Des soldats de la Bundeswehr devant le Parlement du Land de Rhénanie-du-Nord-Westphalie à Düsseldorf, en Allemagne, le 4 septembre 2025.

Le gouvernement allemand a condamné, lundi 29 décembre, des comportements « inacceptables » au sein d’un régiment de parachutistes, où des soldats font l’objet d’enquêtes pour des violences, des comportements sexistes, de la consommation de drogues ou l’affichage de symboles d’extrême droite.

Lire aussi | Article réservé à nos abonnés L’Allemagne instaure un service militaire volontaire

Les enquêtes, qui visent des membres du régiment de parachutistes 26, basé à Zweibrücken, dans le sud-ouest de l’Allemagne, près de la frontière française, ont démarré après le signalement de deux soldates en juin, selon le journal allemand Frankfurter Allgemeine Zeitung.

Depuis, selon le quotidien, plusieurs dizaines de parachutistes ont été mis en cause, notamment pour des « incidents d’extrême droite et antisémites » et des « rituels violents ». Une vingtaine de soldats ont déjà été exclus.

Dix-neuf plaintes

Parallèlement au remplacement du commandant du régiment, les procédures disciplinaires ont déjà conduit à plusieurs suspensions et révocations, a confirmé un porte-parole du ministère de la défense, sans donner de chiffres, lors d’un point presse régulier du gouvernement. « L’extrémisme de droite et des comportements sexuels inappropriés ne sont pas tolérés au sein de la Bundeswehr [l’armée allemande] », a déclaré Kenneth Harms, évoquant des incidents « inacceptables ». Il a aussi dénoncé une « atteinte grave aux droits intimes de certaines personnes », qui a « aussi le potentiel de nuire à la réputation de la Bundeswehr dans son ensemble ».

Lire aussi : Article réservé à nos abonnés En Allemagne, l’accablant état des lieux de la Bundeswehr

Fin novembre, le parquet de Zweibrücken avait expliqué avoir reçu 19 plaintes, émanant de l’armée et de son instance disciplinaire, et visant des soldats sans grade et des sous-officiers de la caserne de cette unité d’élite.
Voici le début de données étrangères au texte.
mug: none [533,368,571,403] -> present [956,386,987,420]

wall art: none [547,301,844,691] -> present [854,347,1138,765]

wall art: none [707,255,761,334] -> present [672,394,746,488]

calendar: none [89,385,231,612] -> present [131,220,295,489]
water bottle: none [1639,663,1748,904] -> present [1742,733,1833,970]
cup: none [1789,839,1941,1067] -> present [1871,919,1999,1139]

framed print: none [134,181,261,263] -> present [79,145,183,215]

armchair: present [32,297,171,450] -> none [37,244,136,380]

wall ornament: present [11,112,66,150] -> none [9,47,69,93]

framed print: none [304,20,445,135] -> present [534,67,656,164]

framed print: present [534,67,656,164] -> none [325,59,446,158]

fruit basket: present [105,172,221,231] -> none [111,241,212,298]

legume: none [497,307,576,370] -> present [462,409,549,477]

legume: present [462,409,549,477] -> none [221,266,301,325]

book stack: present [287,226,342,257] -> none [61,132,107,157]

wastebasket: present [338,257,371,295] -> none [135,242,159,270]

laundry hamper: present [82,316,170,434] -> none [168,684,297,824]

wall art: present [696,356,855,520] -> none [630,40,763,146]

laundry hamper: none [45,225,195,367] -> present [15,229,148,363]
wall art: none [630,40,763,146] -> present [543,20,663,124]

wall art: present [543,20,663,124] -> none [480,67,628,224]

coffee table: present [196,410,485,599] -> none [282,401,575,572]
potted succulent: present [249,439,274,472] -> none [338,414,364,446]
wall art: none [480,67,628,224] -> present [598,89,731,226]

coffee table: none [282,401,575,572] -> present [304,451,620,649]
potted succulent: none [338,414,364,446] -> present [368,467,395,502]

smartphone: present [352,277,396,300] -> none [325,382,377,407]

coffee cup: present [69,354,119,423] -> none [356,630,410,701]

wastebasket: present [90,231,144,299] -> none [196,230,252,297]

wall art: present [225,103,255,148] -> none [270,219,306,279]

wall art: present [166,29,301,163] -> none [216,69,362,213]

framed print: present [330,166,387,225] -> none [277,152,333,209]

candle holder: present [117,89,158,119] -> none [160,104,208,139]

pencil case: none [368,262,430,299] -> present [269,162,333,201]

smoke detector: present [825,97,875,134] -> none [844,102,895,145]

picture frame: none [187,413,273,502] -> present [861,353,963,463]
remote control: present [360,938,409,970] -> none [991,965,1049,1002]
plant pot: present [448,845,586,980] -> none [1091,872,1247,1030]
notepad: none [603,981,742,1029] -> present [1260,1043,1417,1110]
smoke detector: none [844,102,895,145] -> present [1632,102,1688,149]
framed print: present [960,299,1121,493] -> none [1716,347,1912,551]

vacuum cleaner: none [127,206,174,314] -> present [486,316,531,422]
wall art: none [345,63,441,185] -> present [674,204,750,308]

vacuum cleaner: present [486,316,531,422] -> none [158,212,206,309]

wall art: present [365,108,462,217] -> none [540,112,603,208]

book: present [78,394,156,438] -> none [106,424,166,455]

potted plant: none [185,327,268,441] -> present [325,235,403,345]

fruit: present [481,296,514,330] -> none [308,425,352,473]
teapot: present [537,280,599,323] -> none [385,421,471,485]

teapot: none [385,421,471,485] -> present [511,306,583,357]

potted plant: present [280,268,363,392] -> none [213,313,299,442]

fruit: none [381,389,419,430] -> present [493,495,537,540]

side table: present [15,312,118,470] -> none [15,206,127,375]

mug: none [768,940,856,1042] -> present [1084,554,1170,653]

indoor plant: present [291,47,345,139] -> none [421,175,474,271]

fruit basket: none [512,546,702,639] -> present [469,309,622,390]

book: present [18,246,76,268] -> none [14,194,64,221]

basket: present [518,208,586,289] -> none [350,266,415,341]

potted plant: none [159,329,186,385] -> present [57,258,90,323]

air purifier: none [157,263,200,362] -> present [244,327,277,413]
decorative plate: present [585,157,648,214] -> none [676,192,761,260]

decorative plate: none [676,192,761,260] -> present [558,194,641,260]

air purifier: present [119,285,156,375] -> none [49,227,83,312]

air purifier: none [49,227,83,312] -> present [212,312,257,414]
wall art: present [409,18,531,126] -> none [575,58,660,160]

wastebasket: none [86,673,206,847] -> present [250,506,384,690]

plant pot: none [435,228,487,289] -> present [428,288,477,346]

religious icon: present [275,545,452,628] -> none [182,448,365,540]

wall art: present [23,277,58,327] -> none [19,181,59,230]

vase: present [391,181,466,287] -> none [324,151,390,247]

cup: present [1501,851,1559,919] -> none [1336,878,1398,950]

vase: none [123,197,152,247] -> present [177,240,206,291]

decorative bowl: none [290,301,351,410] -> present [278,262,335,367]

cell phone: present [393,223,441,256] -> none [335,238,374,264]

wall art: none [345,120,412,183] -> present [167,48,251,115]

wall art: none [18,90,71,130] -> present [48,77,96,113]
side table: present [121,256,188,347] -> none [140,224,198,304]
La police mène des enquêtes pour de « possibles violations de la loi sur les stupéfiants ou de la loi sur le cannabis à usage personnel », mais aussi pour « des accusations d’incitation à la haine » et « d’utilisation de symboles d’organisations anticonstitutionnelles », terminologie associée aux mouvances néonazies.

Contacté lundi par l’Agence France-Presse, le parquet a dit que les enquêtes étaient toujours en cours. « Aucune nouvelle plainte n’est venue s’ajouter entre-temps », a-t-il précisé. En 2020, un commando d’élite de l’armée allemande avait été en partie dissous, une vingtaine de ses membres étant soupçonnés d’appartenir à la mouvance néonazie.